Supplied records below:

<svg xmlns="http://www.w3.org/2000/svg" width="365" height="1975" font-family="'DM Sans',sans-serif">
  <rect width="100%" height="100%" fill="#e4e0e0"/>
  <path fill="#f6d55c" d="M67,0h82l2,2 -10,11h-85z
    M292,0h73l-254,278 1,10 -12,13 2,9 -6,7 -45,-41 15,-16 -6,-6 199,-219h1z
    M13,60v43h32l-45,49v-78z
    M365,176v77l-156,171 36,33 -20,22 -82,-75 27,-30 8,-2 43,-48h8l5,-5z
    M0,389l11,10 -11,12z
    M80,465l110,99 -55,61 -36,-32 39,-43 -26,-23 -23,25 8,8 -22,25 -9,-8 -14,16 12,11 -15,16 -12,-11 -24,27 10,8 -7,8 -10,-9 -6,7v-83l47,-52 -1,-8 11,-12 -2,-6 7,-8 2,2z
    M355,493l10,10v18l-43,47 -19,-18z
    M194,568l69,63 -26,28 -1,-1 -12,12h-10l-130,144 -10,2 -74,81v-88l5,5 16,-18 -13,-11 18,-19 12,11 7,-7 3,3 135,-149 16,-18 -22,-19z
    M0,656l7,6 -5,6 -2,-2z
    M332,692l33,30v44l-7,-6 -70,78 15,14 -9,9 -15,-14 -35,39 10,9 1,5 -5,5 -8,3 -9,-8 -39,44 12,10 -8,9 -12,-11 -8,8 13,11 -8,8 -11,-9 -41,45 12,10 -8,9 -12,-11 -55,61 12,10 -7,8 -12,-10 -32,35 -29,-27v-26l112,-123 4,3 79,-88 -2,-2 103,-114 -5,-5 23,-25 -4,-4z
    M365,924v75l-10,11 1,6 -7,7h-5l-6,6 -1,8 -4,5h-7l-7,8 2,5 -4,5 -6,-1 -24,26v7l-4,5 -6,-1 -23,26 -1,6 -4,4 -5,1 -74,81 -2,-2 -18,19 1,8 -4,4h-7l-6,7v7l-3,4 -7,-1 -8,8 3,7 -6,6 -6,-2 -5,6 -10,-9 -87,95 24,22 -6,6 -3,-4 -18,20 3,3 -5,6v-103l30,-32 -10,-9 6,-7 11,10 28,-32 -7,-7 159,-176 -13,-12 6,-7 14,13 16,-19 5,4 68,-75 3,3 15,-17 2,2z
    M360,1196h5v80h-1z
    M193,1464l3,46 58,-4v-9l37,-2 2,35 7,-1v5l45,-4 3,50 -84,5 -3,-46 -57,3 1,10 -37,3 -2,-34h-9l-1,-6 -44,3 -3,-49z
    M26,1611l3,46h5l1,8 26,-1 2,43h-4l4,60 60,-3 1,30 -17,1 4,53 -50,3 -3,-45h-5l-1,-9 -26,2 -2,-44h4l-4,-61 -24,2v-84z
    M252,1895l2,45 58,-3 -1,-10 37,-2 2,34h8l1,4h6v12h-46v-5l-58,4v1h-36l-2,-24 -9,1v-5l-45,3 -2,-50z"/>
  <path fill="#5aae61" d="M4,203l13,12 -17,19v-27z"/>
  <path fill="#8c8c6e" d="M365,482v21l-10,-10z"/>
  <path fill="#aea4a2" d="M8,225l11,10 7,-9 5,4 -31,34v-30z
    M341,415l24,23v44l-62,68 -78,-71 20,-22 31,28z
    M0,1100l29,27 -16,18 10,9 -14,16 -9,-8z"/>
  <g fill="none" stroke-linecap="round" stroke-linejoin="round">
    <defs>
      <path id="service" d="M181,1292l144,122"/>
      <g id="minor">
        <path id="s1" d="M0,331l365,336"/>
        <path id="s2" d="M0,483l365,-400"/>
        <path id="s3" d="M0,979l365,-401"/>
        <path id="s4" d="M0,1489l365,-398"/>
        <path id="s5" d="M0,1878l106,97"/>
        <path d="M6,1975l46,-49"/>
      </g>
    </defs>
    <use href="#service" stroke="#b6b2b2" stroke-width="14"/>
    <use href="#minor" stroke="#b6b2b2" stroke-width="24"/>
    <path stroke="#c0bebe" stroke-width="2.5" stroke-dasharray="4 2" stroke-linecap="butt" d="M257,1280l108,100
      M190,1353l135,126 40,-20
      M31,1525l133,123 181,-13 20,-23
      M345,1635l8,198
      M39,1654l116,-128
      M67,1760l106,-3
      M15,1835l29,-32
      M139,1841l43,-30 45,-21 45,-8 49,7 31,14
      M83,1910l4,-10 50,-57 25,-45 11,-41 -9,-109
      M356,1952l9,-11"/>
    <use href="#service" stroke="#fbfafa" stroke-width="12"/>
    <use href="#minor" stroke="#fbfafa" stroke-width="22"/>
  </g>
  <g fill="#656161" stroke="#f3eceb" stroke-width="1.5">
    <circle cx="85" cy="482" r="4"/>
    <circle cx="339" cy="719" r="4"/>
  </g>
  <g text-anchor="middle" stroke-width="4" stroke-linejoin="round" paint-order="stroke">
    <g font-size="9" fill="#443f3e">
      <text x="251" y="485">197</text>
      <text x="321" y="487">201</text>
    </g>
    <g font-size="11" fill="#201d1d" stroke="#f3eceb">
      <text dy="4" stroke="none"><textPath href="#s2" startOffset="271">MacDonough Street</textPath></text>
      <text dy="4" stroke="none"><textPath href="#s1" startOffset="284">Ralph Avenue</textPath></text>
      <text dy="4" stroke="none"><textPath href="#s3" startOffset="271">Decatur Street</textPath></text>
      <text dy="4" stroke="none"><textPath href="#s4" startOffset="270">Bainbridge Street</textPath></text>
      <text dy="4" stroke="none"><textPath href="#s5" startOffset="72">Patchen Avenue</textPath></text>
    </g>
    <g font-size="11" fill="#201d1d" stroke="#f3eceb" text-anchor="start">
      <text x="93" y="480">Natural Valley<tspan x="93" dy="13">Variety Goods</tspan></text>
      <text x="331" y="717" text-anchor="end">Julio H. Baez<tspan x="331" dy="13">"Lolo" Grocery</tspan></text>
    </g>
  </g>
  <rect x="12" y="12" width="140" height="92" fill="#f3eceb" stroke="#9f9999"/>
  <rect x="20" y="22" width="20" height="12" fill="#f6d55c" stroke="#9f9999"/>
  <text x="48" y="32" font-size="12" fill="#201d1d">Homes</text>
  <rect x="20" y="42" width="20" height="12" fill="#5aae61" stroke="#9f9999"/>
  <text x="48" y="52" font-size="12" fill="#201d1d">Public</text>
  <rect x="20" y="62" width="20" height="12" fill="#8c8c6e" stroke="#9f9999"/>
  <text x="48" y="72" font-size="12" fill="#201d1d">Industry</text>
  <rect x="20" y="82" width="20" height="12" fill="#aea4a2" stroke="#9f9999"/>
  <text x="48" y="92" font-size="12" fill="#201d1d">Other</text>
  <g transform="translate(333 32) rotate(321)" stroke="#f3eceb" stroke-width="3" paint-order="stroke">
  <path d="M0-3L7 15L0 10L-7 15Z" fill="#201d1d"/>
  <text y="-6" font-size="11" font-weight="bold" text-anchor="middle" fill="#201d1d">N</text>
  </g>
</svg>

End of Supplied records.

▸ Problem description
Tell how many lines in the entries above include the word "round", and respond with the number alone.

▸ Answer below
2